- Born: July 21, 1971 (age 54)
- Education: Arlington High School University of Massachusetts Amherst (BA)
- Occupations: Executive Editor, CNN Politics; CNN Senior Political Analyst; Journalist
- Years active: 1997—present
- Employer: CNN
- Known for: CNN Senior Political Analyst (Jan. 2017—) Vice President of Political & Special Events Programming (2014—) CNN Political Director (2011—2014) CNN Political Editor (2005—2011) Congressional Correspondent, Roll Call (1999—2005)
- Spouse: Meredith Preston (née Ray Bonner) m. July 8, 2000
- Parents: Eugene Preston; Mary Preston;
- Website: Official webpage at CNN

= Mark Preston (political analyst) =

American journalist (born 1971)

Mark Preston (born July 21, 1971) is Vice President of Political & Special Events Programming at CNN, and a CNN Senior Political Analyst.

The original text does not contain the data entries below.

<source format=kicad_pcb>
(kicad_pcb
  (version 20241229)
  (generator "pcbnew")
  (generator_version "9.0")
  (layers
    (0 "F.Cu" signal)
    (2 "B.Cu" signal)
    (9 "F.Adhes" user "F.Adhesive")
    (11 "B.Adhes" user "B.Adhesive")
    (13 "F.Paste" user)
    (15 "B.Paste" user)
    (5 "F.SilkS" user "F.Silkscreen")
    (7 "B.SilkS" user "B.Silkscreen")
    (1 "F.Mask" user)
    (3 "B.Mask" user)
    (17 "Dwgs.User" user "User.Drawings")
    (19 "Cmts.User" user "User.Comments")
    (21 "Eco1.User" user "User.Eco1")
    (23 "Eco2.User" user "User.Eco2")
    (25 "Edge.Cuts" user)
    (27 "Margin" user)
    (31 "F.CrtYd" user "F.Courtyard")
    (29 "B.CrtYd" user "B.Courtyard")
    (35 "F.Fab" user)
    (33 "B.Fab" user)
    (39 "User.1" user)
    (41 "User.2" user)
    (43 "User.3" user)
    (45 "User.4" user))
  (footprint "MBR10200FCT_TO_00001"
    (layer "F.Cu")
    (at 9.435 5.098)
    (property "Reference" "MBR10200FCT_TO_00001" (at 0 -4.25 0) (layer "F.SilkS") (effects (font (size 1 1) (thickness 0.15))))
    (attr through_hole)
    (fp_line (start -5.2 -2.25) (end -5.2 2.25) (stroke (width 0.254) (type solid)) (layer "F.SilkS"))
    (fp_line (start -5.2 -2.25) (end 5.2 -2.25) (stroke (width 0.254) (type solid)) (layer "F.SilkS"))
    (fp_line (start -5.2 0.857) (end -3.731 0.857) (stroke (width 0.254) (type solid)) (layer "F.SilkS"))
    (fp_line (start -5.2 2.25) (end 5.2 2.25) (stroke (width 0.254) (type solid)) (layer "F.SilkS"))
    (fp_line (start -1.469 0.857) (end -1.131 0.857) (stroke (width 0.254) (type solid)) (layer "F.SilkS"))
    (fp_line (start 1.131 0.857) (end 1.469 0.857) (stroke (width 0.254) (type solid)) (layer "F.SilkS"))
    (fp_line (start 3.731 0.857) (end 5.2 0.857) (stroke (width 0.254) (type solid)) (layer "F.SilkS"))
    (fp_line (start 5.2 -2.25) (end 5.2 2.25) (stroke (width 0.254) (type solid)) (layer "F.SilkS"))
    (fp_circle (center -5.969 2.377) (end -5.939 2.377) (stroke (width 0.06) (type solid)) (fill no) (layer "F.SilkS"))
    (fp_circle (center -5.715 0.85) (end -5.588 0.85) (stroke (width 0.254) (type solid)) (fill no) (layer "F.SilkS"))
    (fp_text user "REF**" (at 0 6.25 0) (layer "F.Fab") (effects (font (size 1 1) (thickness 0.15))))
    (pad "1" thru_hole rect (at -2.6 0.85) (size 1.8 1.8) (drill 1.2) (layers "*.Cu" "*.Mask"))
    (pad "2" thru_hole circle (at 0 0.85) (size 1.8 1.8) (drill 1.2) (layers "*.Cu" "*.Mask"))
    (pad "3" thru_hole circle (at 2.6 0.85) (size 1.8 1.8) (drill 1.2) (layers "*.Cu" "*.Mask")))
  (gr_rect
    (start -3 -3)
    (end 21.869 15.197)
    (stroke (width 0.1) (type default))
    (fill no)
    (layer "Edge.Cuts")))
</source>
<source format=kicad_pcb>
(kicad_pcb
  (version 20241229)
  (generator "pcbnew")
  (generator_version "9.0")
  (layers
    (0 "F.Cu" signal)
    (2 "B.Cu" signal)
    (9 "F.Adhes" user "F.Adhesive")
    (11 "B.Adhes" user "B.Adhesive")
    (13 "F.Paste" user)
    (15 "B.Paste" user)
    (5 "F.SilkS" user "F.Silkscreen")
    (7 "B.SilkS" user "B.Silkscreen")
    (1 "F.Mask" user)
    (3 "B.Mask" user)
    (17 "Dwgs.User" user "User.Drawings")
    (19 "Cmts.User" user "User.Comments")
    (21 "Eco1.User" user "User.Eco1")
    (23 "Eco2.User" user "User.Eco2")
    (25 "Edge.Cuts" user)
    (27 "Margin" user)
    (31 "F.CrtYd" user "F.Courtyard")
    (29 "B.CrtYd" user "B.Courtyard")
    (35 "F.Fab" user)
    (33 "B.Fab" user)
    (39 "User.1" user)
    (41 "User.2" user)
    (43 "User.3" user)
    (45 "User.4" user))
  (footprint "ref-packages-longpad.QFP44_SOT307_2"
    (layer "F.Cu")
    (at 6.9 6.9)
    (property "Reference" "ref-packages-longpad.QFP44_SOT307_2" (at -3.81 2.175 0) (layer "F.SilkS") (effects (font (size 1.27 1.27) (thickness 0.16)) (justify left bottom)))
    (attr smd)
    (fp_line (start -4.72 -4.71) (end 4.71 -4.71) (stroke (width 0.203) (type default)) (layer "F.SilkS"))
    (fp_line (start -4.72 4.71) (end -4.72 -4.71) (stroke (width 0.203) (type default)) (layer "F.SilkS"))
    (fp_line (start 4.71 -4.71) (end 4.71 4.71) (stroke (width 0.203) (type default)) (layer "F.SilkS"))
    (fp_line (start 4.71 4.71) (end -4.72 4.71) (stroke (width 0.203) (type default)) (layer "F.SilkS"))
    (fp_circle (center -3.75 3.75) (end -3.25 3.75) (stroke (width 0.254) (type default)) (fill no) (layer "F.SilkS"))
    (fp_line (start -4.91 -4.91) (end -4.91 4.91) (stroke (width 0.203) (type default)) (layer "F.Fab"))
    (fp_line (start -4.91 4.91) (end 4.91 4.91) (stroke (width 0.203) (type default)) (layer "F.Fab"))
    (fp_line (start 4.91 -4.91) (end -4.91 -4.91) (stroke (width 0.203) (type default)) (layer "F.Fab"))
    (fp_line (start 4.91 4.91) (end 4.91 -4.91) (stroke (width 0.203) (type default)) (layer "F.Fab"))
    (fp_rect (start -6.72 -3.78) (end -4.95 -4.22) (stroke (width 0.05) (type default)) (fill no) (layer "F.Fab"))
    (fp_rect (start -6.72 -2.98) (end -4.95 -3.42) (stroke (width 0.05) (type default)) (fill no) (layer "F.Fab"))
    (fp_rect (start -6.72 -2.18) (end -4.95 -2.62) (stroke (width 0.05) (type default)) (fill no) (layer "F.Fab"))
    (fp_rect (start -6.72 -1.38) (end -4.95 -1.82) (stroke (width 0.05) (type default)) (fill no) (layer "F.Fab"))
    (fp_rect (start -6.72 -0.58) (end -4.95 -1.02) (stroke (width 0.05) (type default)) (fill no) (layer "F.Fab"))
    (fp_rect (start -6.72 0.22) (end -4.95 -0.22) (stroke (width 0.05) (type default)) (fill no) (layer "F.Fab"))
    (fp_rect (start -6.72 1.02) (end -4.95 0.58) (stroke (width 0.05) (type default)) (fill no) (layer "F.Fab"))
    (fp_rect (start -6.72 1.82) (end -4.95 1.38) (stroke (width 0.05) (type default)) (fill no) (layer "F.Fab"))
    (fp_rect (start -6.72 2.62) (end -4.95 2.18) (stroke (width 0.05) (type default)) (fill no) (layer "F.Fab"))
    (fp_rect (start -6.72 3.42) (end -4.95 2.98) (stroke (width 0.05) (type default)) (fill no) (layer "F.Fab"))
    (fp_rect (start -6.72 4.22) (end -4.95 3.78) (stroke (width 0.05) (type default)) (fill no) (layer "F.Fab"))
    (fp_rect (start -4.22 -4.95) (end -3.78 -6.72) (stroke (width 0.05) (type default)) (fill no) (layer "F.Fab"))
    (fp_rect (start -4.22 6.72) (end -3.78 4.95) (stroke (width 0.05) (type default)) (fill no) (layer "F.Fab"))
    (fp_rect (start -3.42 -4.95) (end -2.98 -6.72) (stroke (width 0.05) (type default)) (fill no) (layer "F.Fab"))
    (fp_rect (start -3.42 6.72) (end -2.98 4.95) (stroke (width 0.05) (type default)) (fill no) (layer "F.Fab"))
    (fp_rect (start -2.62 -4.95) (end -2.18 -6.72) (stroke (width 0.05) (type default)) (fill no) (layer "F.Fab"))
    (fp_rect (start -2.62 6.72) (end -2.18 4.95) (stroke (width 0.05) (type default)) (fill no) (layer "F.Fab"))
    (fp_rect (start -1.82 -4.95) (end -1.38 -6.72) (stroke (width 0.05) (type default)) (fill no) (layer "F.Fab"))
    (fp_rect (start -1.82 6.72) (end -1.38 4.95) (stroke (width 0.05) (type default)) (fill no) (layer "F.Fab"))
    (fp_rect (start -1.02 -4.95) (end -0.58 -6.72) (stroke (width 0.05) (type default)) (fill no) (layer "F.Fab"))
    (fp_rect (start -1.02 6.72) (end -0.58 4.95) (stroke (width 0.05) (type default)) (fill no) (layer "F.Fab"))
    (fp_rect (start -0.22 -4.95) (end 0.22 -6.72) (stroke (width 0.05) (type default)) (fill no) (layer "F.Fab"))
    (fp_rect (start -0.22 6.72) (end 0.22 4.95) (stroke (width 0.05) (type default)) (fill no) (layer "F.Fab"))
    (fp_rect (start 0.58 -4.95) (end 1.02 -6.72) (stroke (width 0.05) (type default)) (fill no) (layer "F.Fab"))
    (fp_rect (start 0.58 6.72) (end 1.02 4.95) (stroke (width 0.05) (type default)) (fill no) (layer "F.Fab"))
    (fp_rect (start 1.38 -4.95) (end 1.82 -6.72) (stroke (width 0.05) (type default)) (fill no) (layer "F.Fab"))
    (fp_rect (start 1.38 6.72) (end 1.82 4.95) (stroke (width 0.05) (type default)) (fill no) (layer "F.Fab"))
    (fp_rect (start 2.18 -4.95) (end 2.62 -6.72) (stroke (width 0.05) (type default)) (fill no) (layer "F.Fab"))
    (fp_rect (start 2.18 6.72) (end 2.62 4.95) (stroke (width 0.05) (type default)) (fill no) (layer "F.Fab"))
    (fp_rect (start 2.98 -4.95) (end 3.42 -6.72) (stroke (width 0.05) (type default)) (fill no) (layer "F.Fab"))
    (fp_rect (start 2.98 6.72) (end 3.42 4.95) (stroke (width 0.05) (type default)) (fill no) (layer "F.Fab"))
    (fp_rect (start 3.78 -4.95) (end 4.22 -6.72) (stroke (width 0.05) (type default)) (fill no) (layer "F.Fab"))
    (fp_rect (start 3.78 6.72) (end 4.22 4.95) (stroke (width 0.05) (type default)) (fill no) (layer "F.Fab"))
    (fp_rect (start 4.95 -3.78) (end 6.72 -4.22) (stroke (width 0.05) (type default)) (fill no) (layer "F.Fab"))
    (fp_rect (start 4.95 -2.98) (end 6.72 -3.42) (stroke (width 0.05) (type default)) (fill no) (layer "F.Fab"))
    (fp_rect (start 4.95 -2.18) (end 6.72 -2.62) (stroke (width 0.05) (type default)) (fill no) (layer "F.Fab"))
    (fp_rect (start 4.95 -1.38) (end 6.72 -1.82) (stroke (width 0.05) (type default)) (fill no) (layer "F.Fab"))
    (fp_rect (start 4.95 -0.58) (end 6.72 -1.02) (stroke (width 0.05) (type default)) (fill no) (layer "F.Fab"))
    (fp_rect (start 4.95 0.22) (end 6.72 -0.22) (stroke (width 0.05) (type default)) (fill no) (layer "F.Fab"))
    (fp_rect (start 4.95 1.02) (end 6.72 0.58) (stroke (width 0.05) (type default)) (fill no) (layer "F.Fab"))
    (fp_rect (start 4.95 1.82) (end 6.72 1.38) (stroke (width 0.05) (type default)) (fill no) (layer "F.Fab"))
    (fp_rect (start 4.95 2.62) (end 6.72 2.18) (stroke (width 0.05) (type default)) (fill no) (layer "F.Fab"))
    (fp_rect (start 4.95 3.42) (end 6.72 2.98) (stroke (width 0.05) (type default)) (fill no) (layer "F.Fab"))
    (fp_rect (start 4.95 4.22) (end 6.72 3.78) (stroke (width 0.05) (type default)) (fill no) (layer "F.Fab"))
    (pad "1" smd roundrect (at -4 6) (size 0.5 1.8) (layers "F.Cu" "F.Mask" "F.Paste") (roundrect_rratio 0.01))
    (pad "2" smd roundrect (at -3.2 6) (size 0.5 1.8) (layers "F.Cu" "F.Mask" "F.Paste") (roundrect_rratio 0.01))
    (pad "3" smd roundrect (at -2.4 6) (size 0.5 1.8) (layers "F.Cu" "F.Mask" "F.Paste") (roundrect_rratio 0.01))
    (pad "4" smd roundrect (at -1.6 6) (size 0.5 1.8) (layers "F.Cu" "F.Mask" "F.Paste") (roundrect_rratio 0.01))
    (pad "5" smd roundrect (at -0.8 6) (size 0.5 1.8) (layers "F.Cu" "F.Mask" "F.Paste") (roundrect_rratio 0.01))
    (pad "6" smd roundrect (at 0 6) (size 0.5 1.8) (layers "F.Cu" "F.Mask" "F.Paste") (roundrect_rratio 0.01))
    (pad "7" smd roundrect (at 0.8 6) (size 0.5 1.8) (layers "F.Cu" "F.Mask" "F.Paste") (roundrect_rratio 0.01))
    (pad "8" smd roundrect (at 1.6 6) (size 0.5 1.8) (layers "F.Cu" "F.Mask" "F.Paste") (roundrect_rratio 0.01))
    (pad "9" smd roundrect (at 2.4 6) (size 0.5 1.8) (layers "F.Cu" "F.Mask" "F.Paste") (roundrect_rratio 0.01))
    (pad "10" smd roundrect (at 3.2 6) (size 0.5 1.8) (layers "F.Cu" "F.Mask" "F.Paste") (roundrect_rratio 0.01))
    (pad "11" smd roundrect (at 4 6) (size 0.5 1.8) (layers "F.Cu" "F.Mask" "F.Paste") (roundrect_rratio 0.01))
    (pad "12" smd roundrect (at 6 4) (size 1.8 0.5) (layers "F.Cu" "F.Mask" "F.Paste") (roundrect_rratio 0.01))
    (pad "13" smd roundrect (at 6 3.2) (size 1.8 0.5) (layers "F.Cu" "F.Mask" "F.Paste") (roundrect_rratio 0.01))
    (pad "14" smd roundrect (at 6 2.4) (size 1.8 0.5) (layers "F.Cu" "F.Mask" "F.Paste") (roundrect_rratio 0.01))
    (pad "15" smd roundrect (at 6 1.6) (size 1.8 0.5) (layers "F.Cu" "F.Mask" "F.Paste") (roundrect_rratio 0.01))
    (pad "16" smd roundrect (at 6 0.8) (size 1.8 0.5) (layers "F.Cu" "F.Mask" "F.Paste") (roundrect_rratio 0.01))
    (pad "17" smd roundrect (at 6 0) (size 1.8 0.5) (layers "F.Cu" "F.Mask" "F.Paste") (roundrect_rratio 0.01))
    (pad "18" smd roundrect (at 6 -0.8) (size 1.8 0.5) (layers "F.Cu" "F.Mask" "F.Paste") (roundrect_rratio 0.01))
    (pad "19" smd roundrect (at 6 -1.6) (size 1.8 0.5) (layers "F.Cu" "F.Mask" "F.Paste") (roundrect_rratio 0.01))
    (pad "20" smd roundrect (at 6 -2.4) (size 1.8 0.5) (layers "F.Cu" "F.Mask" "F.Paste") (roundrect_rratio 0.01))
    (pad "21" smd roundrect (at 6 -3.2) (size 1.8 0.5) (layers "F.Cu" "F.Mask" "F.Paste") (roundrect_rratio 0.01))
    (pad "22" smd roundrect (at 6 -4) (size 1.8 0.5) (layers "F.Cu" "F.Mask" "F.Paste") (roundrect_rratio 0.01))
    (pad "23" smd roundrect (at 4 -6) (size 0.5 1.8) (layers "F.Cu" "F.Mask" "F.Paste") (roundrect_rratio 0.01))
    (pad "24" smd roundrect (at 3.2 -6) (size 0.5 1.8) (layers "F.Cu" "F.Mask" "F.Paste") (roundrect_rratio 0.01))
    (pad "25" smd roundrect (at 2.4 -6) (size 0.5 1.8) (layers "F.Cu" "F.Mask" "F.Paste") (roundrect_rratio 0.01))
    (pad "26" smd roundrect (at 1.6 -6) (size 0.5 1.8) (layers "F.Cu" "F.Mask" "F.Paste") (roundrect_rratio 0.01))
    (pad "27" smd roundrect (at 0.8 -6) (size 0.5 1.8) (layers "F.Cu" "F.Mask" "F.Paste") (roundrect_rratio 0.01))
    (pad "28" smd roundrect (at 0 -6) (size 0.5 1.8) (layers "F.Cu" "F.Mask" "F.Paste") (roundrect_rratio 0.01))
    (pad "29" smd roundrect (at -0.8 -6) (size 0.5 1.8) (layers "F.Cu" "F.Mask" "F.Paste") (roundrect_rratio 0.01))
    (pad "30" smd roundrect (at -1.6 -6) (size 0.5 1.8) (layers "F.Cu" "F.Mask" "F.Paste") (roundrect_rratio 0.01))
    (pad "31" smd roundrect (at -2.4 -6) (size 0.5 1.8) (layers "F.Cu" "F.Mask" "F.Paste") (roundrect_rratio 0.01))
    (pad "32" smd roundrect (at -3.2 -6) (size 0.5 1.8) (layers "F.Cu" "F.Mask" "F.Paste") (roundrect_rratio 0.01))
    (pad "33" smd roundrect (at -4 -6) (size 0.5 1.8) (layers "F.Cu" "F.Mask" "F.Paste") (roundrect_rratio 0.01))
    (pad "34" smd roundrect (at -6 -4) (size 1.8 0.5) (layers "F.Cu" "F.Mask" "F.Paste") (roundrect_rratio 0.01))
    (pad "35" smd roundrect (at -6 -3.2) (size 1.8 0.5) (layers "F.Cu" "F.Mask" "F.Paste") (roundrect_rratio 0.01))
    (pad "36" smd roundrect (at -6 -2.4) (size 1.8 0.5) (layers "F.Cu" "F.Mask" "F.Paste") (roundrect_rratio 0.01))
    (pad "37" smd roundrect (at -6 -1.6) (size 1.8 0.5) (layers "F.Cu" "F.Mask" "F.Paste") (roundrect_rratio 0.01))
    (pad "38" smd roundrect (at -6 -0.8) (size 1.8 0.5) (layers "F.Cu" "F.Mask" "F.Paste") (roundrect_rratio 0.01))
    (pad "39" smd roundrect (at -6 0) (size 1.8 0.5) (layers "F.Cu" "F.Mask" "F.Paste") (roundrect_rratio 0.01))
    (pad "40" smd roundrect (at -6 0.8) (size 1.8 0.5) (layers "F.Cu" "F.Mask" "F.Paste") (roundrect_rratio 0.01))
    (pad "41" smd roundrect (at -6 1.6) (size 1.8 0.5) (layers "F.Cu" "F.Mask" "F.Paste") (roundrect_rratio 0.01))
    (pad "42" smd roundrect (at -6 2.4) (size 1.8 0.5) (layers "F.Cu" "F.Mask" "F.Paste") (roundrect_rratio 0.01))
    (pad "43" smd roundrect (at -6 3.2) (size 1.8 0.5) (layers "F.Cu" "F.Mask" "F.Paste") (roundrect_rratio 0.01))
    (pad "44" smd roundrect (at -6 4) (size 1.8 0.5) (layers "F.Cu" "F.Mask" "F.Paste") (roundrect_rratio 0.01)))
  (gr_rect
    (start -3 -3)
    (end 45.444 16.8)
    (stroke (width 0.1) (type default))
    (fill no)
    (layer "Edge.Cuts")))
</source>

His role is to oversee CNN’s election night coverage across its broadcasting and online platforms, organize CNN’s presidential debates and forums, and serve as CNN's main contact with political campaigns at both the state and national level, and to lead the conception and execution of CNN's political events.

Preston also provides political analysis for CNN, CNN International and CNN.com, regularly appearing on CNN's major news analysis shows such as New Day, Erin Burnett OutFront, Anderson Cooper 360°, Cuomo Prime Time and CNN Tonight with Don Lemon, and was promoted to Senior Political Analyst in January 2017. He was formerly CNN's Political Director, a post subsequently taken by David Chalian in 2014.

==Early life==
Preston was born in July 1971 and is the son of Eugene Preston and Mary Preston.

==Education==
Preston was educated at Arlington High School, a public secondary school in the town of Arlington, Massachusetts, from which he graduated in 1990, followed by the University of Massachusetts Amherst, where he studied journalism and history. While there, he worked on the Massachusetts Daily Collegian and freelanced for the Associated Press. He also worked in the office of Senator Edward Kennedy.

==Life and career==
Preston started his career as a print journalist. He was a correspondent at States News Services, a wire service in Washington, D.C., and at the Marietta Daily Journal in Marietta, Georgia, during which he won several Georgia Press Association and Georgia Associated Press reporting awards.

Preston was a senior staff writer for the Capitol Hill newspaper Roll Call, during which he was a congressional correspondent revealing important policy and political decisions made behind closed doors. He appeared on many media outlets as a guest analyst, including CNN, C-SPAN, Fox News, ABC Radio, National Public Radio and Radio America, as well as local media outlets.

Early in his career, Preston saw the collapse of the newspaper industry and the rise of 24-hour news. He decided to leave print journalism to join CNN.

===Career at CNN===
Preston joined CNN in 2005 as political editor. He played a key role in the network’s election night coverage in 2006, which won an Emmy Award, and of CNN’s 2008 campaign coverage, which won a Peabody Award. In 2011, he became CNN’s Political Director. The network received another Emmy Award for its coverage in 2012. Preston's work contributed to CNN receiving Syracuse University’s i-3 Mirror Award for the YouTube presidential debates and an EPpy Award for Best News/Politics Blog. In 2014, he became Executive Editor of CNN Politics while retaining his work as an on-screen political analyst, appearing on a wide variety of CNN programs. In January 2017, he was promoted to CNN Senior Political Analyst.

===SiriusXM Satellite Radio===
Preston co-hosted with Chris Frates the weekly satellite radio program Politics Inside Out, on Sirius XM Satellite Radio's Channel 124, known as P.O.T.U.S. In July 2017, he left the program, which was retitled Politics Inside Out with Chris Frates, while Preston began single-hosting a new political program, Full Stop with Mark Preston.

==Personal life==
Preston married Meredith Ray Bonner on July 8, 2000, while a reporter at the Capitol Hill newspaper Roll Call, at the Holy Spirit Catholic Church in Atlanta, Georgia, the U.S. state in which they first met as reporters at the Marietta Daily Journal, in the city of Marietta. The couple spent their honeymoon in North Carolina.